The dry cleaners was housed in an interesting historic building and had a sewing machine and large iron hanging outside, presumably to advertise the services available. We had wanted to go to Jeremy’s as this is a canal side establishment but at the time we were feeling thirsty it had yet to open so instead we dropped into The Secret Tearooms for a welcome cup of coffee.
One of The Duke’s many idiosyncrasies is the inability of the batteries to cope with modern living. Robert had been into Brighouse to try and watch the Six Nations matches in a pub earlier but unfortunately they all seemed to be either without televisions or showing football instead. Having not motored and therefore not rechared the batteries during the day, back on board we found the TV could not draw enough power and the coverage kept freezing.
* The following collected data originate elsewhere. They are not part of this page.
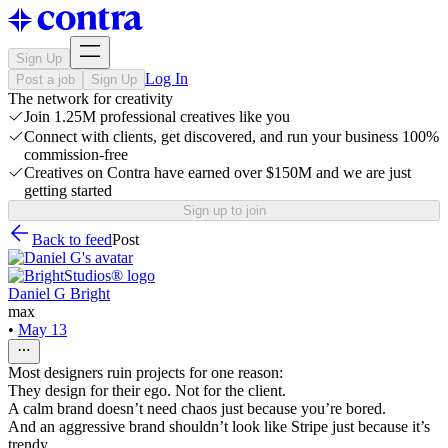
Sign Up
Log In
Post a job
Sign Up
The network for creativity
Join 1.25M professional creatives like you
Connect with clients, get discovered, and run your business 100%
commission-free
Creatives on Contra have earned over $150M and we are just
getting started
Sign up to join
Back to feed
Post
Daniel G Bright
max
•
May 13
Most designers ruin projects for one reason:
They design for their ego. Not for the client.
A calm brand doesn’t need chaos just because you’re bored.
And an aggressive brand shouldn’t look like Stripe just because it’s
trendy.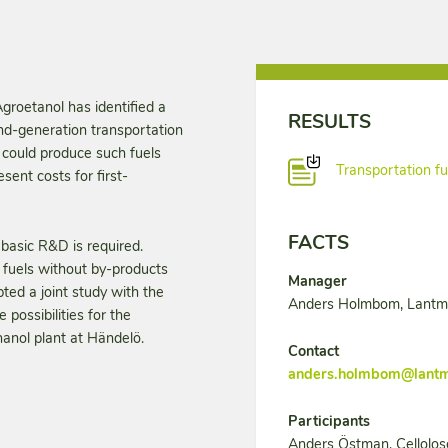
groetanol has identified a
RESULTS
nd-generation transportation
n could produce such fuels
Transportation fu
ent costs for first-
FACTS
basic R&D is required.
 fuels without by-products
Manager
ed a joint study with the
Anders Holmbom, Lant
 possibilities for the
hanol plant at Händelö.
Contact
anders.holmbom@lant
Participants
Anders Östman, Cellolos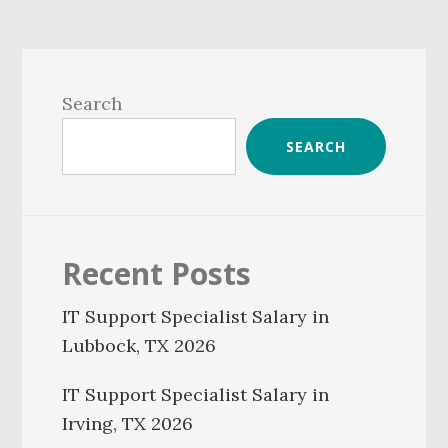
Primary
Sidebar
Search
SEARCH
Recent Posts
IT Support Specialist Salary in
Lubbock, TX 2026
IT Support Specialist Salary in
Irving, TX 2026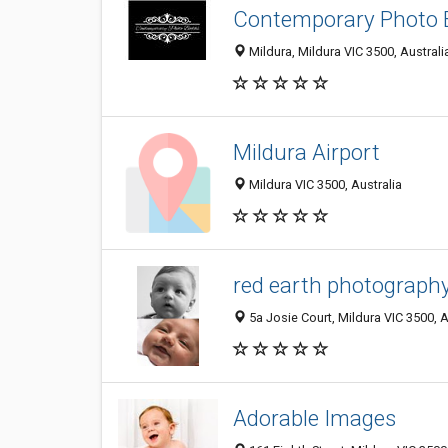
Contemporary Photo 
Mildura, Mildura VIC 3500, Australi
Mildura Airport
Mildura VIC 3500, Australia
red earth photograph
5a Josie Court, Mildura VIC 3500, A
Adorable Images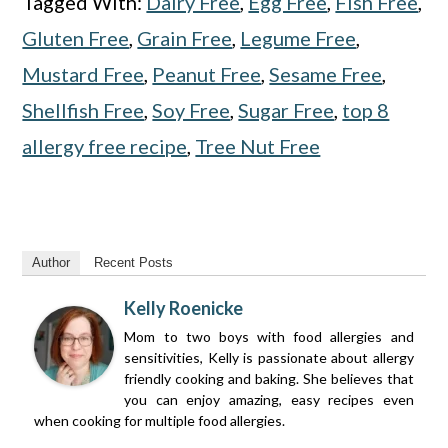
Tagged With:
Dairy Free
,
Egg Free
,
Fish Free
,
Gluten Free
,
Grain Free
,
Legume Free
,
Mustard Free
,
Peanut Free
,
Sesame Free
,
Shellfish Free
,
Soy Free
,
Sugar Free
,
top 8
allergy free recipe
,
Tree Nut Free
Author
Recent Posts
Kelly Roenicke
Mom to two boys with food allergies and
sensitivities, Kelly is passionate about allergy
friendly cooking and baking. She believes that
you can enjoy amazing, easy recipes even
when cooking for multiple food allergies.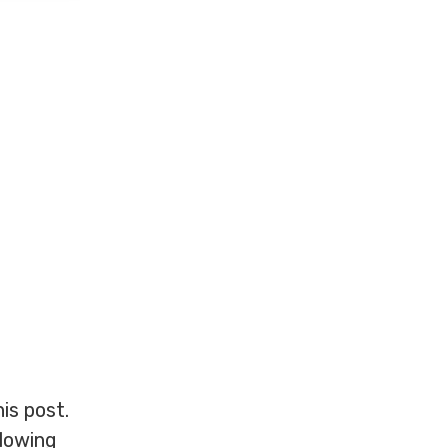
is post.
llowing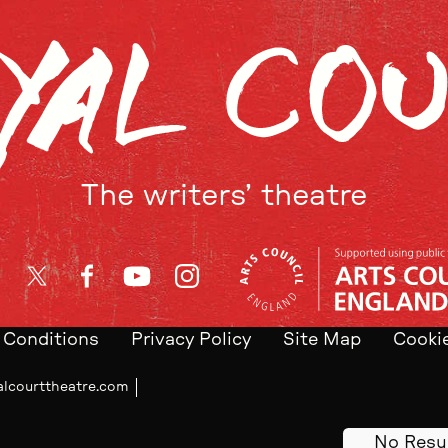
The writers’ theatre
Twitter
Facebook
YouTube
Instagram
 Conditions
Privacy Policy
Site Map
Cookie
alcourttheatre.com
No Resu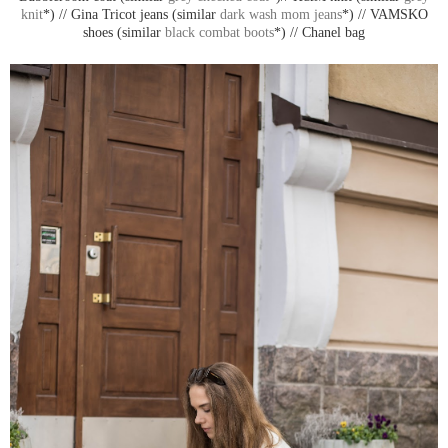
knit
*) // Gina Tricot jeans (similar
dark wash mom jeans
*) // VAMSKO
shoes (similar
black combat boots
*) // Chanel bag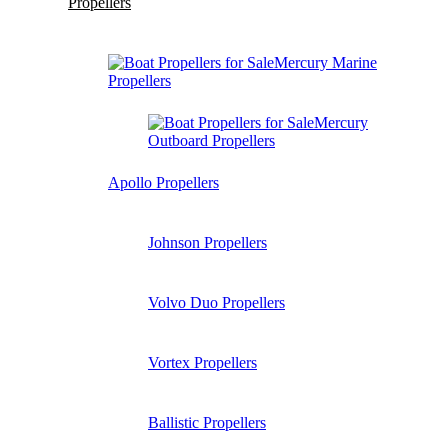
Propellers
Mercury Marine
Propellers
Mercury
Outboard Propellers
Apollo Propellers
Johnson Propellers
Volvo Duo Propellers
Vortex Propellers
Ballistic Propellers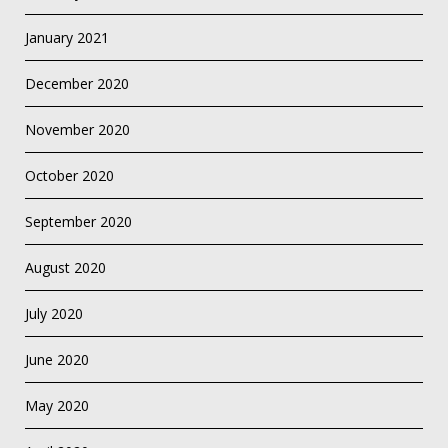
January 2021
December 2020
November 2020
October 2020
September 2020
August 2020
July 2020
June 2020
May 2020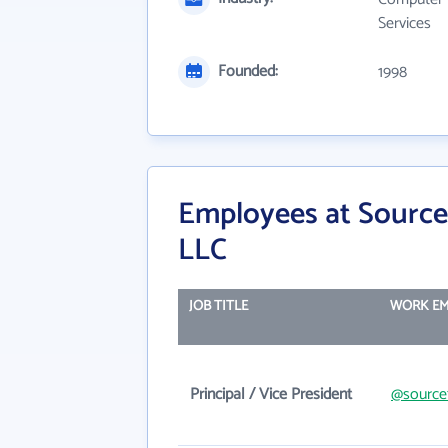
Services
Founded:
1998
Employees at Source
LLC
JOB TITLE
WORK EM
Principal / Vice President
@source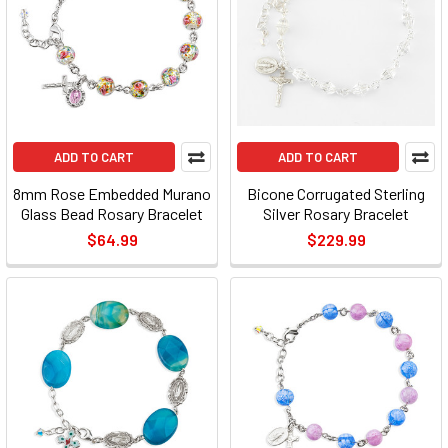
ADD TO CART
ADD TO CART
8mm Rose Embedded Murano
Bicone Corrugated Sterling
Glass Bead Rosary Bracelet
Silver Rosary Bracelet
$64.99
$229.99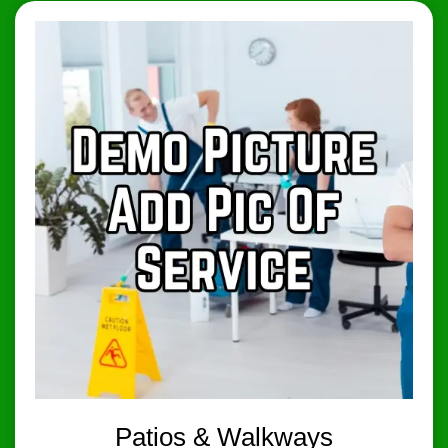
Patios & Walkways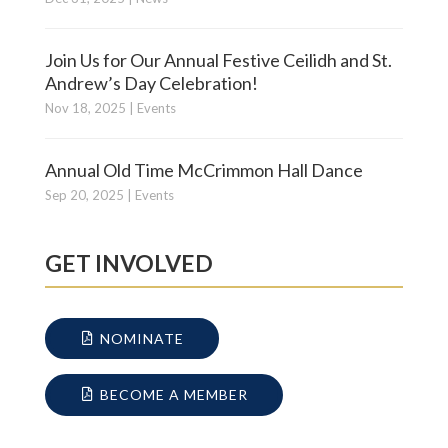
Join Us for Our Annual Festive Ceilidh and St.
Andrew’s Day Celebration!
Nov 18, 2025
|
Events
Annual Old Time McCrimmon Hall Dance
Sep 20, 2025
|
Events
GET INVOLVED
NOMINATE
BECOME A MEMBER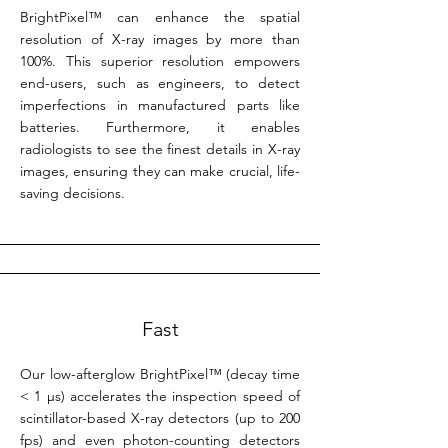
BrightPixel™ can enhance the spatial
resolution of X-ray images by more than
100%. This superior resolution empowers
end-users, such as engineers, to detect
imperfections in manufactured parts like
batteries. Furthermore, it enables
radiologists to see the finest details in X-ray
images, ensuring they can make crucial, life-
saving decisions.
Fast
Our low-afterglow BrightPixel™ (decay time
< 1 µs) accelerates the inspection speed of
scintillator-based X-ray detectors (up to 200
fps) and even photon-counting detectors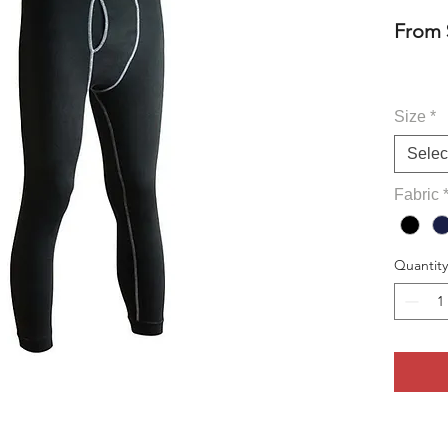
From
Size
*
Selec
Fabric
Quantity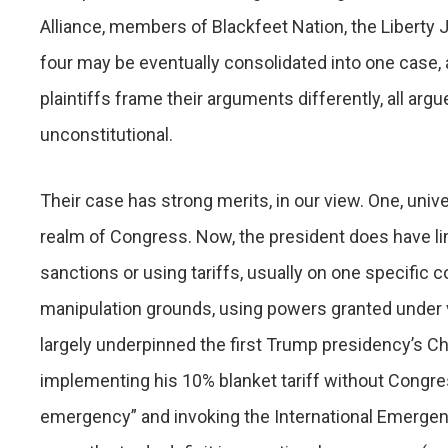
Alliance, members of Blackfeet Nation, the Liberty J
four may be eventually consolidated into one case, 
plaintiffs frame their arguments differently, all arg
unconstitutional.
Their case has strong merits, in our view. One, univers
realm of Congress. Now, the president does have limi
sanctions or using tariffs, usually on one specific c
manipulation grounds, using powers granted under v
largely underpinned the first Trump presidency’s Chi
implementing his 10% blanket tariff without Congress
emergency” and invoking the International Emerge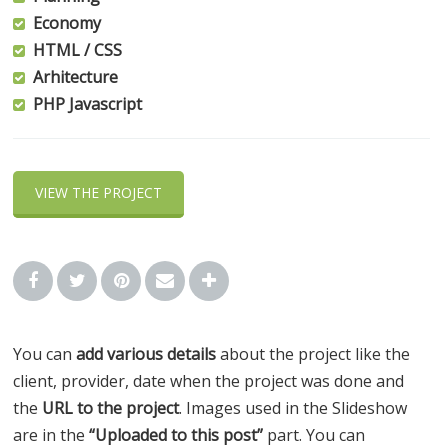
Economy
HTML / CSS
Arhitecture
PHP Javascript
VIEW THE PROJECT
You can
add various details
about the project like the
client, provider, date when the project was done and
the
URL to the project
. Images used in the Slideshow
are in the
“Uploaded to this post”
part. You can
Robert was forced to use his computer to watch the games on a smaller screen.
Robert and Henry once again fortified themselves for the day ahead with a Wetherspoons cooked breakfast and we bought some more groceries before setting off at 10:30. It felt good to be moving again and the new crew recruits moved seamlessly back into their roles . . .
. . . on lock duty.
At Cromwell Lock we passed a boat coming out who kindly left the gates open for us to glide serenely in. They informed us that Hebden Bridge was still navigable and we could continue although this is not currently showing on the closures on the website. It subsequently proved not to be true.
Also at Cromwell Lock Henry had to use the spike to open the old style paddle mechanism. A passing walker who lived in Elland told Sue and Henry about the heronry just after Cromwell Lock but we failed to spot this from the canal.
From his elevated viewpoint, Henry took pictures showing the power of the water entering the locks as well as the audience which we seemed to attract.
Meanwhile, Matilda spent most of her time once again as chief dog handler and hot beverage maker.
Unfortunately not many places were open in Elland on a Sunday, but the Britannia Building [not pictured], formerly the Hudddersfield and Halifax Bank built in 1893, has a striking statue of Boudicca on the top and the Halifax coat of arms on the left and the Huddersfield coat of arms to the right.
We moored opposite a converted property which still had the entrance where boats would have unloaded their cargoes. This was next to the Barge and Barrel and as we moored up, several customers came out and watched as Robert was bothered by a territorial swan. Later Matilda met a photographer who had also been assaulted by the swan who told her that “he had form” as he had been known to attack people last year in defence of his mate. We saw their nest on the other side of the bridge.
13/03/2022 – Miles: 2.72 – Locks: 6 – 2h15m
As we left the following morning the same swan followed Sue and Henry as they made their way quickly past him on the towpath. It then transferred its attention to The Duke and made three bold sorties to defend its mate and protect its territory. We would all appreciate such incredible devotion and bravery in a mate, especially in the face of the superior power and size of the enemy threat.
Further on we came across some repair works in the canal with just a narrow place to pass. Unfortunately, there had been a break in and some of the tools and equipment had been interfered with. Having passed by, we found blue rope trailing behind The Duke which had been floating in the water and was now wrapped firmly round the propellor. Time for Robert to open up the weed hatch again.
There were some interesting wooden sculptures on tree stumps as we approached Long Lees Lock but the installation would have been quite precarious as these were close to the bank and on quite steep inclines.
Salterhebble Bottom Lock is a slow-moving, electrically-operated guillotine lock.
Henry had to climb to cross from one side to the other to close the traditional gates on our exit.
Sometimes, the locks seem to take a while to fill and there is time to enjoy the sunshine.